Thursday, May 4, 2017

Becoming an American citizen



I have been living in America for 25 years and last summer I decided to apply for US citizenship.  One of the reason is because I don't want to pay $450 every 10 years to renew my permanent resident card, also known as a green card. Another reason is that I was summoned to serve on a jury twice, but I couldn't go because that is a privilege for American citizens.  I don't think I am going back to Korea, and I pay taxes, but have no right to vote.  Considering all this, I came to the conclusion that becoming an American citizen would be the best thing.

I filled out the N-400 form with a fee of $720 ($640 for the application and $80 for fingerprints) in Aug 2016.  I received a letter about two weeks later with an appointment to take my fingerprints on September 2nd.  I was impressed by how fast they were moving the paperwork.  Then I didn't hear anything from them for what I thought was a very long time. 

Do you know how many people become US citizens every year?  Here is the statistic from USCIS
 In 2015, a total of 730,259 persons were naturalized. The leading countries of birth of new citizens were Mexico (105,958), India (42,213), the Philippines (40,815), and the People’s Republic of China (31,241). The largest number of persons naturalizing lived in California (155,979), New York (90,368), and Florida (81,960). No wonder it takes such a long time to process.  Actually, it is not bad in Idaho, but I heard that California has a really long waiting period. 

I waited and waited some more and finally on January 2nd I received a letter informing me that my interview and civics test would be on March 14th.  The test was easy.  It was a random selection of 10 out of 100 questions, and I only needed to answer 6 of them correctly. The interview part was also quick and easy since I have not had trouble with the law and not a member of the Communist party or a Nazi.  The only thing left was the oath ceremony on April 27th.

So on April 27th, 2017 I became an American citizen with 47 other people from 24 different countries.  The ceremony itself was really short; it took only 30 minutes or so.  It started with introducing everyone by the country where they came from.  It was the last time that we would be known as Koreans, Mexicans, or Iraqis. After that, 47 of us raised our right arm and repeated after the official the Oath of Allegiance. 

          


As soon as he said "entirely renounce..." the seriousness of what was happening hit me so hard that I burst into tears and could not stop.  The tears took me by surprise. I mean I knew from the beginning what the "Oath of Allegiance" meant, and I signed the paper that I am willingly taking the oath.  So I couldn't understand why the tears.  Saying goodbye to my mother country was harder than I thought it would be.  My family is still there. I was born and raised there.  Even though I didn't think I was loyal and patriotic to my country, in the end I found out that I was.  It is just that I never had to think about it.  
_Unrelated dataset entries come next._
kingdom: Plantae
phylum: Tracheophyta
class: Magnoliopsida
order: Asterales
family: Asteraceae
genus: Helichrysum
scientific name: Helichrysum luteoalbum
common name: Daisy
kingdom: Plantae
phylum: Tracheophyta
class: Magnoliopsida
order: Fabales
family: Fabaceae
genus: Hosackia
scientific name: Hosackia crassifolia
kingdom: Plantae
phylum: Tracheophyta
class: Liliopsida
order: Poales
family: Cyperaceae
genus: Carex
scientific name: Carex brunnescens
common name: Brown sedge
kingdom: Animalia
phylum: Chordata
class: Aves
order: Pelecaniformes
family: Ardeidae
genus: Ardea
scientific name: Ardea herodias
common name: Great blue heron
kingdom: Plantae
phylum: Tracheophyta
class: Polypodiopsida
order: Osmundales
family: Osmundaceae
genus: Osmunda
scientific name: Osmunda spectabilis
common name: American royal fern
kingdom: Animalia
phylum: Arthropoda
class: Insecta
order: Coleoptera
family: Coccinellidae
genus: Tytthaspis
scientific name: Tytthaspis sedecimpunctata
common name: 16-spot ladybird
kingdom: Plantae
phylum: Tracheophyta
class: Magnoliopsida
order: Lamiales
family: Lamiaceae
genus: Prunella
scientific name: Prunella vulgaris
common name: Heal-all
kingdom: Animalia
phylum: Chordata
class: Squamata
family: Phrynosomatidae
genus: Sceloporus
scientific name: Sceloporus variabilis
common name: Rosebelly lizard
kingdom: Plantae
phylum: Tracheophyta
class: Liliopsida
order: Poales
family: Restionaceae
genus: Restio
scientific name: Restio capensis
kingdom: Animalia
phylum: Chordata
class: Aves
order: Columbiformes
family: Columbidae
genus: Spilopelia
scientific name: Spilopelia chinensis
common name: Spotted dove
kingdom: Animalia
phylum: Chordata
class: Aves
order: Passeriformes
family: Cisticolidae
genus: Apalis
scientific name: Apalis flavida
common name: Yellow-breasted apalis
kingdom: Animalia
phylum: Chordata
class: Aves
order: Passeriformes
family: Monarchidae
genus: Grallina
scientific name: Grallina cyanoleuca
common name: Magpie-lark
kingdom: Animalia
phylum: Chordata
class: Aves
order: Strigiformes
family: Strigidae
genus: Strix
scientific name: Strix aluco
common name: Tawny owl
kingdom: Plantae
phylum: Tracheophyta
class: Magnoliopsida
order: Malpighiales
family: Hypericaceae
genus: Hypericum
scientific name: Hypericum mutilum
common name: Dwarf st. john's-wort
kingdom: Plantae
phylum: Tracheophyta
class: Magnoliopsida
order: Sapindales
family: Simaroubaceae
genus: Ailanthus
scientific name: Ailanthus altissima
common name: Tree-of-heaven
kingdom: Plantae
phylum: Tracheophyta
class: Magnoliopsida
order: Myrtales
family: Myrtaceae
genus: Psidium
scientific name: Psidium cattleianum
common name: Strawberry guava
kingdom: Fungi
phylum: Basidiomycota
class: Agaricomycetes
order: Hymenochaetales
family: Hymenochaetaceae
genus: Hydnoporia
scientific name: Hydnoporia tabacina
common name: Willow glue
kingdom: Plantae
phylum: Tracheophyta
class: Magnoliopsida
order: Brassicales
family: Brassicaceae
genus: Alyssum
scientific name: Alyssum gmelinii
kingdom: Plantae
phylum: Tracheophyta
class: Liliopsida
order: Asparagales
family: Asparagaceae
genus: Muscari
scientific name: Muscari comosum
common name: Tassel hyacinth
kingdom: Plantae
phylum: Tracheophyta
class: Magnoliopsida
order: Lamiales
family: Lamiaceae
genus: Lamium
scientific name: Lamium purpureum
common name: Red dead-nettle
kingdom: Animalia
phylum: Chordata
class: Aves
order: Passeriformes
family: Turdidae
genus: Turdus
After the "Oath of Allegiance" we watched a brief video of others who also became citizens of this great country.  Then we all got our certificate of citizenship, and ended with reciting the pledge of allegiance. 

I couldn't talk about my experience for a few days.  Every time when I thought about it, and talked about it, I felt tears coming and my heart ached.  I couldn't talk to my friends, who were so happy for me, about it because I didn't want them to see my sadness as my reluctance to become an American.   My emotions were running deep and strong and I didn't have the right words to describe them.  Mike used word "bittersweet",  but it was much more than that.  For a few days I felt like there was a hole in my heart where Korea used to be.  I have lived in America for half of my life and during that time I developed a love for this country. So what are my feelings? They are: sad, happy, hope, new beginning, lost, homesick, and most of all love.  In the Bible Ruth says, "whither thou goest, I will go; and where thou lodgest, I will lodge: thy people shall be my people." (Ruth 1:16).  I will be where my family is.  They are Americans so I will be one.  What I thought was the logical decision became a very emotional decision in the end when the whole identity issue decided to join the party. 

I am excited for new opportunities.  I can vote and serve on a jury.  Tomorrow I am going to apply for a passport.